Kelakar semacam ini tak ditepis Rustam A Kadri, Humas Pengadilan Agama Kelas I-A Pontianak. Ia mengakui bahwa kasus perceraian masih menjadi perkara dominan yang ditangani pihaknya. “Untuk 2016 misalnya, dari 1.599 perkara yang masuk 1.239 perkaranya adalah kasus perceraian baik itu cerai talak ataupun cerai gugat,” ucapnya seperti mengutip Jawa Pos, Senin (6/2/2017)
Ia menjelaskan, sesungguhnya banyak perkara yang disidangkan di Pengadilan Agama. Bukan hanya perceraian.

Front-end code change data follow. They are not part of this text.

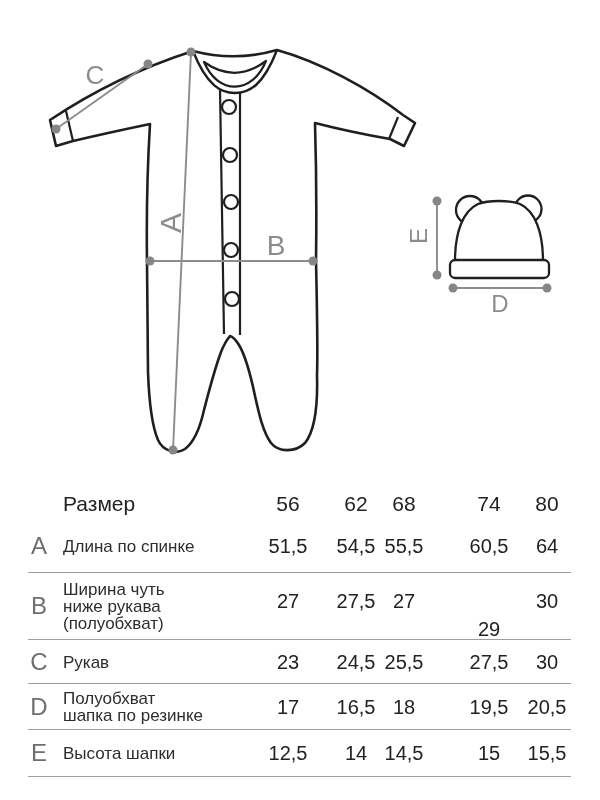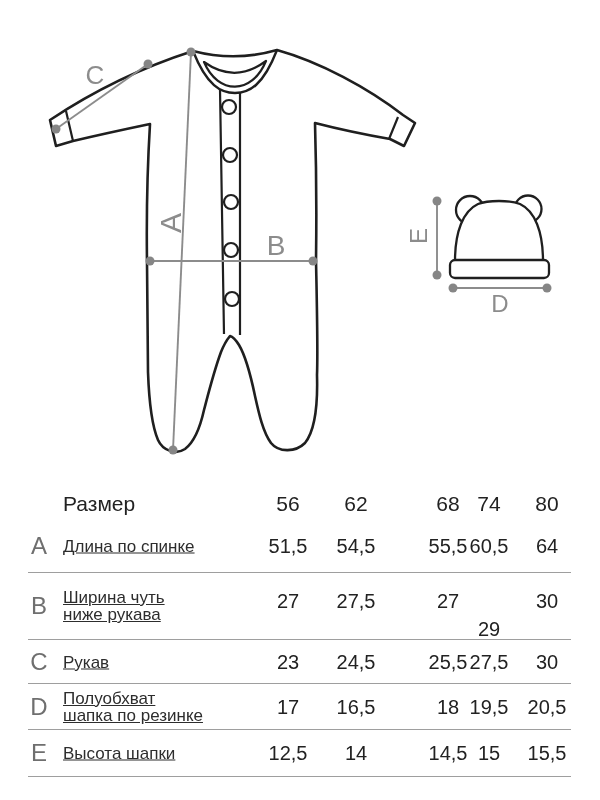"68" .v2 { left: 414px -> 370px }
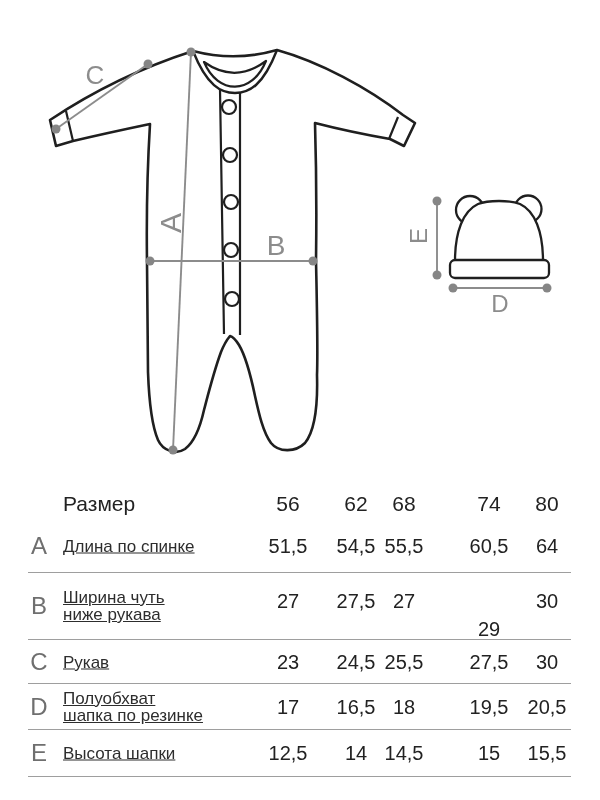"Длина по спинке" .row-desc div { text-decoration: underline -> none }
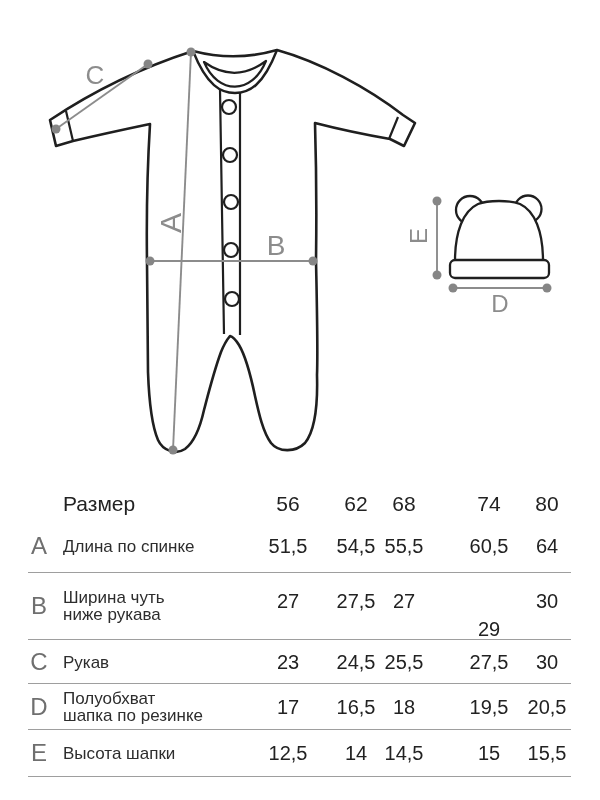"(полуобхват)" div { html: none -> <div>(полуобхват)</div> }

Mulai dari urusan pembagian warisan, isbat nikah, izin anak di bawah umur untuk menikah hingga pengajuan izin berpoligami.

“Dan seperti dalam UU Nomor 3 tahun 2006, bahkan peradilan agama juga memiliki kewenangan untuk memeriksa, memutus, dan menyelesaikan perkara terkait ekonomi syariah,” tutur Rustam.

Berdasarkan data yang dipegangnya, ia menjelaskan, angka perceraian di kota Pontianak cenderung meningkat meski pada 2016 menurun dari tahun sebelumnya. “Untuk tahun 2015 jumlahnya mencapai 322 cerai talak dan 1.048 cerai gugat, sementara tahun 2016 menurun menjadi 237 cerai talak dan 1.002 cerai gugat,” ujar dia.

Klarifikasi cerai talak dan cerai gugat adalah berdasarkan pihak yang mengajukan perceraian. Cerai talak merupakan perceraian dimintakan oleh pihak suami. Sementara cerai gugat adalah perceraian yang diajukan oleh pihak istri.

“Memang dari tahun ke tahun, permintaan perceraian ini lebih banyak diajukan oleh pihak istri,” kata Rustam.

Terkait penyebab perceraian, ia menyatakan, data untuk tahun 2016 belum selesai direkap. Namun, jika merujuk data pengadilan agama pada beberapa tahun sebelumnya, penyebab utama perceraian adalah tidak adanya lagi keharmonisan dan tanggung jawab.

“Kalau tidak harmonis ini misalnya ketika baru nikah rukun, tapi kemudian sesudah berjalan sekian tahun mulai tidak sejalan. Atau seperti banyak terjadi sekarang, dengan kecanggihan teknologi, ada SMS masuk dari cewek, dibaca istri kemudian cemburu, lalu bertengkar,” ucap Rustam.

Ia menyebut, ketidakharmonisan yang menjadi penyebab perceraian ini biasanya tertuang dalam gugatan bersifat umum dan memiliki rincian beragam. Untuk penyebab lainnya, yaitu kurangnya tanggung jawab jamak diajukan pihak istri atau cerai gugat. “Ketika suami tidak memiliki kesungguhan untuk memenuhi tanggung jawabnya membahagiakan istri, malas berkerja dan sebagainya,” tuturnya.

Yang menarik lagi, dari lima besar faktor penyebab perceraian kurun dua tahun terakhir, tidak adanya tanggung jawab dan gangguan dari pihak ketiga mengalami peningkatan signifikan. Jumlah kasus perceraian karena tidak adanya tanggung jawab naik sekira 40%. Sementara, pernikahan yang harus berakhir akibat kehadiran orang ketiga bertambah hingga 70%.

Sementara, terkait usia mereka yang mengajukan perceraian, Rustam mengaku Pengadilan Agama Kelas I-A Pontianak belum melakukan klasifikasi tersebut. Karenanya, ia belum bisa mengkonfirmasi pada usia berapa paling dominan terjadinya perceraian.

“Tapi kalau berdasarkan pendangan kita di lapangan, bahkan yang tua-tua juga banyak yang datang ke sini untuk bercerai,” ucap Rustam.